2c. The research recommendations inform the CEO of the most effective and strategic research options currently available.: 
Agree
Comments: How could the recommendations be improved?: 
We fully support the recommendation to update the ME/CFS clinical practice guidelines, but note that the dissemination of updated information and training of medical professionals is also essential to changing practice in line with current thinking.
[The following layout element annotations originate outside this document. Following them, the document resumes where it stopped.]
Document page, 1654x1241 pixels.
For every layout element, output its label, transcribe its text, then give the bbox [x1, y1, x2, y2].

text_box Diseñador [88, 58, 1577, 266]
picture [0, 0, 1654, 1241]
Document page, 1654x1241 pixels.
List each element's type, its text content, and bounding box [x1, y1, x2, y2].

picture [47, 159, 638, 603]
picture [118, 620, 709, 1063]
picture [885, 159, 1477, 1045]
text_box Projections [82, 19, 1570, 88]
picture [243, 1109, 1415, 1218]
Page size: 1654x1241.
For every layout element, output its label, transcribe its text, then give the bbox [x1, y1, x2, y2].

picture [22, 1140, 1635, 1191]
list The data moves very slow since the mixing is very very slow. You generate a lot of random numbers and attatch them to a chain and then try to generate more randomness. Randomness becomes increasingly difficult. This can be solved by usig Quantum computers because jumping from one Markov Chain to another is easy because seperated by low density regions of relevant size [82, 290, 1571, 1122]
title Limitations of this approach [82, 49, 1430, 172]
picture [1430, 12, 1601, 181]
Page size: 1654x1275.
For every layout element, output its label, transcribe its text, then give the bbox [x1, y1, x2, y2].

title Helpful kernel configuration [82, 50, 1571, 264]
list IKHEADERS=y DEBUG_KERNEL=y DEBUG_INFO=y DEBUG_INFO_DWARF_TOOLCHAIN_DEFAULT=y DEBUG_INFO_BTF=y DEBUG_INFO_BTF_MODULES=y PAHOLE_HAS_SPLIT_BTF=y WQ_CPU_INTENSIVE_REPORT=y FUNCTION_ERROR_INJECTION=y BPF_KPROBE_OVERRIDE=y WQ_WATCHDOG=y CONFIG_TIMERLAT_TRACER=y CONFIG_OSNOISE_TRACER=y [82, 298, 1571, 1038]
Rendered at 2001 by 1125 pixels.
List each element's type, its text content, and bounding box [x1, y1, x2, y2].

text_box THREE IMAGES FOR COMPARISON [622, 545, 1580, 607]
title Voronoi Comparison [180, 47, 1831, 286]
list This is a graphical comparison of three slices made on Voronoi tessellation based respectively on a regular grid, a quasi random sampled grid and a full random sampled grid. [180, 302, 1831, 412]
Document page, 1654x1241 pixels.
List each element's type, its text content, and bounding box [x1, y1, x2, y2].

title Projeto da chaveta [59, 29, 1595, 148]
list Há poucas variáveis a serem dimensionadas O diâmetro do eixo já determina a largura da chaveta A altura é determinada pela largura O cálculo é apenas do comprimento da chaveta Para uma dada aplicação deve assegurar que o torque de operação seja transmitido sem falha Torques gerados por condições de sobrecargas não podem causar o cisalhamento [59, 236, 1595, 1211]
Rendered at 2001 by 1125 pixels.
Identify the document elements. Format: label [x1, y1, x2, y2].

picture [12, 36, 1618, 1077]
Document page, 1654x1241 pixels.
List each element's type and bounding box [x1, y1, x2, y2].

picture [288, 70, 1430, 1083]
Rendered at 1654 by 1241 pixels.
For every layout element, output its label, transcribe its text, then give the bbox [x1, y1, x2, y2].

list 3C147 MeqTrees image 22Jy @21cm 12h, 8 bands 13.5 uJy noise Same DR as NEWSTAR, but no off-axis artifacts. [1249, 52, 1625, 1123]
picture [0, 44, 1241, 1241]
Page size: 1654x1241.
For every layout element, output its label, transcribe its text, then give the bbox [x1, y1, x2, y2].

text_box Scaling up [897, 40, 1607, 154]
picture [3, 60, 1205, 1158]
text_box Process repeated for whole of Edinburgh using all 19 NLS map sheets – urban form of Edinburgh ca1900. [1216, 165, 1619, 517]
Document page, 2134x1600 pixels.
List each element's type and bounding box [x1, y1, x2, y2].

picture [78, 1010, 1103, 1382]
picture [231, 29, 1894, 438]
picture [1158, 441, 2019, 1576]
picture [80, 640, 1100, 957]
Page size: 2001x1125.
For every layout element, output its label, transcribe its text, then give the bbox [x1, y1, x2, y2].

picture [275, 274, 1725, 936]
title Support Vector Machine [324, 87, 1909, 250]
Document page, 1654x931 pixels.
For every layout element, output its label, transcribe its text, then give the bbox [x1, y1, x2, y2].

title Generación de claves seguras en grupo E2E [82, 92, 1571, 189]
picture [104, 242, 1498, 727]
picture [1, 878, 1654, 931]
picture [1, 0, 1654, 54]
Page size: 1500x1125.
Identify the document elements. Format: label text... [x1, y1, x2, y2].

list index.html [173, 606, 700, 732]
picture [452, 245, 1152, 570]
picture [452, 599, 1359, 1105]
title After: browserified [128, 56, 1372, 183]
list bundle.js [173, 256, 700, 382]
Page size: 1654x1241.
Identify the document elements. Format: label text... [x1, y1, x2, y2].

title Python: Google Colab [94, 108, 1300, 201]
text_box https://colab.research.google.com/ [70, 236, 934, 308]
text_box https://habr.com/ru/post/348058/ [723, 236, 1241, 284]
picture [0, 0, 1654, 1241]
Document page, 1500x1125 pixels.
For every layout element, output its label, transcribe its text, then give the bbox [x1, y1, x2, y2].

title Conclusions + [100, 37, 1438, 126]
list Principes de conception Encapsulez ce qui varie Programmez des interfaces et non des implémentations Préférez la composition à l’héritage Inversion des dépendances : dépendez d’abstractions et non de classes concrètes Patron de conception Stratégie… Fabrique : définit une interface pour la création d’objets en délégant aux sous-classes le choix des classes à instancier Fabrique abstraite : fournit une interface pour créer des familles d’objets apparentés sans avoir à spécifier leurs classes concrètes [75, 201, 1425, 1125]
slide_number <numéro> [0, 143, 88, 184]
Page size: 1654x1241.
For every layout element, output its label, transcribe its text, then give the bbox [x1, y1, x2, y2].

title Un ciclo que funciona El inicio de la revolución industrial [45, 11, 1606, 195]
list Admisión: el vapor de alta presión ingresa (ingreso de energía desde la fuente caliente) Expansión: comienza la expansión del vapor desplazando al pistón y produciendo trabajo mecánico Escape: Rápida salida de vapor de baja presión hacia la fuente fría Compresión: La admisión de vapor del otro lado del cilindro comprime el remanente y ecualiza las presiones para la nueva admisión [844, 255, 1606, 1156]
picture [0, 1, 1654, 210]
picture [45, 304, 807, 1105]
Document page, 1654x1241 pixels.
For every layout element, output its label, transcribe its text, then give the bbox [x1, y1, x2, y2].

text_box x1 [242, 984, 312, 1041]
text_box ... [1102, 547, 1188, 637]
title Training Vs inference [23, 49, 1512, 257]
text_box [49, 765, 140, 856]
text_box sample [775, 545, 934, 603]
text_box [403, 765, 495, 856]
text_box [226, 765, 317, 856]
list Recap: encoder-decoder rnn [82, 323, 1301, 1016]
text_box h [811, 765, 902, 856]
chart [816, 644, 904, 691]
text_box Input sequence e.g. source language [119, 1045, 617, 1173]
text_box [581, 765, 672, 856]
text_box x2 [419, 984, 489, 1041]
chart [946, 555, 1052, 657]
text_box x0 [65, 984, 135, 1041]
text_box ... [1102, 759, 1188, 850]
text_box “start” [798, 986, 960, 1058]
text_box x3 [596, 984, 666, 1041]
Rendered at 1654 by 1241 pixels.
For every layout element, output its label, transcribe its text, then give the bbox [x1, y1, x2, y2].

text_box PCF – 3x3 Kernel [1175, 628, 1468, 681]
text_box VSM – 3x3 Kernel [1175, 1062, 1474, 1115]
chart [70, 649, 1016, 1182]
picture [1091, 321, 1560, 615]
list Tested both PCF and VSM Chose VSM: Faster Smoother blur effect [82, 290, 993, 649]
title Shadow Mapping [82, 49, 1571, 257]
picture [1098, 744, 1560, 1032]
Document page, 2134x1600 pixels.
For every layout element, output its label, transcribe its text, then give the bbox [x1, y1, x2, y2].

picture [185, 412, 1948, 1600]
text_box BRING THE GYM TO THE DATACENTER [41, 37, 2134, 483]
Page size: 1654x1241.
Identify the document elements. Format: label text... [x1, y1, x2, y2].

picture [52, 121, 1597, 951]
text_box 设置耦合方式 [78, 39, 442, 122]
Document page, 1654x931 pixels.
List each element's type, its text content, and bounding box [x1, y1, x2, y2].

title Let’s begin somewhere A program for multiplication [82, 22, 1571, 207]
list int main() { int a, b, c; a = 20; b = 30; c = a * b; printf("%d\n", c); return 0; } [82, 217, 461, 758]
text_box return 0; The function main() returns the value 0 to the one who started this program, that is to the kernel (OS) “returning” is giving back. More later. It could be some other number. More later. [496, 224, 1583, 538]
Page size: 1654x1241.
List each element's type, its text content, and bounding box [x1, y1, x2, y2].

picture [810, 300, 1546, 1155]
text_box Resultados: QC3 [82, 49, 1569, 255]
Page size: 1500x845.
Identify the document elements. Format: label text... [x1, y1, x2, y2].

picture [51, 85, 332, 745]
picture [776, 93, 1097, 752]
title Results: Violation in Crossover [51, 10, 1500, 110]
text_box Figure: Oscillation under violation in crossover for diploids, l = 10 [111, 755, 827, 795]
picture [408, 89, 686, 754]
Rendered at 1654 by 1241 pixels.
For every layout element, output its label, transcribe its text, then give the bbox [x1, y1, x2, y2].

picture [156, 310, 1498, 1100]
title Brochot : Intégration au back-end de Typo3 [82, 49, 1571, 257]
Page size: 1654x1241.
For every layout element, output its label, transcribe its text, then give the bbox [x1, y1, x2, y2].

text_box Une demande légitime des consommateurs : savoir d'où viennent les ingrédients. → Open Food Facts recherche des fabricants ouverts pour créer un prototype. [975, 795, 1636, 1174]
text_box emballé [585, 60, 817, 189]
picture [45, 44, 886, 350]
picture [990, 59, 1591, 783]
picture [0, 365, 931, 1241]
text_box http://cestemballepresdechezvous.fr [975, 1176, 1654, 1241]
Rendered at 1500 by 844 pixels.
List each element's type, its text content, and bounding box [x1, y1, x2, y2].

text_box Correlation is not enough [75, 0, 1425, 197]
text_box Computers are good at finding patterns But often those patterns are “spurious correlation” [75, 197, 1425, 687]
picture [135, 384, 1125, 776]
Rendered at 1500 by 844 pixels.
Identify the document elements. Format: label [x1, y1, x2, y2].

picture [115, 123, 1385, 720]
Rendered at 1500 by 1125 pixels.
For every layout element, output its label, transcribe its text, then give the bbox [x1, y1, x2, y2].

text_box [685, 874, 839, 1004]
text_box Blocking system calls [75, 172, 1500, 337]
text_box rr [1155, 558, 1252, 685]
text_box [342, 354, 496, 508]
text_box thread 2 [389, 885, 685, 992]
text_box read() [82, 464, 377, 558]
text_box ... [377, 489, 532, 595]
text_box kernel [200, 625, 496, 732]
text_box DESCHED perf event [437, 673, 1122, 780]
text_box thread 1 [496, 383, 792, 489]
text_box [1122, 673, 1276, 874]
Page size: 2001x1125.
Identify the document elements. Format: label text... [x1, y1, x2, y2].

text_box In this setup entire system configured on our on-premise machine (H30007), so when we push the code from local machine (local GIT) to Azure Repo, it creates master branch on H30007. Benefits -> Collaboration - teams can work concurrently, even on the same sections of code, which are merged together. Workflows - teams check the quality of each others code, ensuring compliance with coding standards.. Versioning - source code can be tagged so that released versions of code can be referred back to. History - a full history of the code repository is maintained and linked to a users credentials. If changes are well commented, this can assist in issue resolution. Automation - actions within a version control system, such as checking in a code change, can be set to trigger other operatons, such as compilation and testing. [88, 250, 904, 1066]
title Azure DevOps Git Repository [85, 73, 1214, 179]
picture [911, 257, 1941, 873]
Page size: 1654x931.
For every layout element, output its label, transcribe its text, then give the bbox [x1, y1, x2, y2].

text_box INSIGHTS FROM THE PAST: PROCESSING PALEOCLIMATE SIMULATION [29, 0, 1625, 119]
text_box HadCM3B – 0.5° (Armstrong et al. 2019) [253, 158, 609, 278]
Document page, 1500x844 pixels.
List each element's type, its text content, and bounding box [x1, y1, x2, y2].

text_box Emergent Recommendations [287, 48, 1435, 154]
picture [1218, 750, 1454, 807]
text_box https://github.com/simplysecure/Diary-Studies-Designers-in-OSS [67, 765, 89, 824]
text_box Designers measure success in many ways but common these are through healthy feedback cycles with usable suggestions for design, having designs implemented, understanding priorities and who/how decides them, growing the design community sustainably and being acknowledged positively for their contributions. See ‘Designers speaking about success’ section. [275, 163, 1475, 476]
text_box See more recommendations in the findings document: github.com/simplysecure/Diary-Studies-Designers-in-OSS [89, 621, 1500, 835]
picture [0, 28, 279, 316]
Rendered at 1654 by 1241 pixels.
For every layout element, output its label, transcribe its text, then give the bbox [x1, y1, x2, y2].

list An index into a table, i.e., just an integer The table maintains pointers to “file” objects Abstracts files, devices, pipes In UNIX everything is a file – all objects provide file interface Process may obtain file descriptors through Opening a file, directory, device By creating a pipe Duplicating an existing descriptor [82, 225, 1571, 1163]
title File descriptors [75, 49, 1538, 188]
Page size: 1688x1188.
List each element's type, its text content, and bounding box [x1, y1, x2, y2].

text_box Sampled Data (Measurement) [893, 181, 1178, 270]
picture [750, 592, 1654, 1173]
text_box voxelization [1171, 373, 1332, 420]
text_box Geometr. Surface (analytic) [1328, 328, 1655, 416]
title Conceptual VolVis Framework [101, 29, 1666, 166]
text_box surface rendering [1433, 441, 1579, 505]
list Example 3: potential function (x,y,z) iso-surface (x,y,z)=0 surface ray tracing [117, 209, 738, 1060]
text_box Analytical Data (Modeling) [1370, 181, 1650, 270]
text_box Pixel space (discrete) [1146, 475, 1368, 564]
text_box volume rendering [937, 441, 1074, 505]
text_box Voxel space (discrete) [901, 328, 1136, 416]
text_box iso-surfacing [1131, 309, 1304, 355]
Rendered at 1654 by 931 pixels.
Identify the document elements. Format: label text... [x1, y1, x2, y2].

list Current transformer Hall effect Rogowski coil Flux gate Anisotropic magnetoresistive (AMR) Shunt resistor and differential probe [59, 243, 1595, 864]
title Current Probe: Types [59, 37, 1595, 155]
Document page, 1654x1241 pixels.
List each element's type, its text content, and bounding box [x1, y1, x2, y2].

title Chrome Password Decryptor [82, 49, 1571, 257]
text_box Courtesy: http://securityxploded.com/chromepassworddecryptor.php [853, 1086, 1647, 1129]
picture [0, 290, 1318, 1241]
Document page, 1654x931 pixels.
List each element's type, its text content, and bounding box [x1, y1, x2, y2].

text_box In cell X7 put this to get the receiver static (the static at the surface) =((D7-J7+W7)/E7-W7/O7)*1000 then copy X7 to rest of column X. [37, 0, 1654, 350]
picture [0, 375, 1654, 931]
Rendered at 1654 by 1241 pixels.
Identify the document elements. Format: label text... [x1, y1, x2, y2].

We feel the concerns of patients and advocacy groups have been understated in this section of the report, and we are particularly concerned about the current recommendations with regards to physical activity. The committee is of the view that the recommendations - if fully funded and implemented -will lead to more robust, better targeted research and better clinical care. The only exception to this is a concern that the establishment of a biobank may reduce funds available for other research into the pathophysiology, diagnosis and effective clinical care. We would like to see the following correction made: Re: Emerge Australia Survey p17. Document currently reads: “89% of respondents felt worse after increased activity or exercise and that pacing was an effective strategy to manage this.” This is incorrect. It should read: 89% of respondents felt worse after increased activity or exercise. Patients reported that rest, including bed rest (60%) and pacing (58%) were the treatments they found most helpful.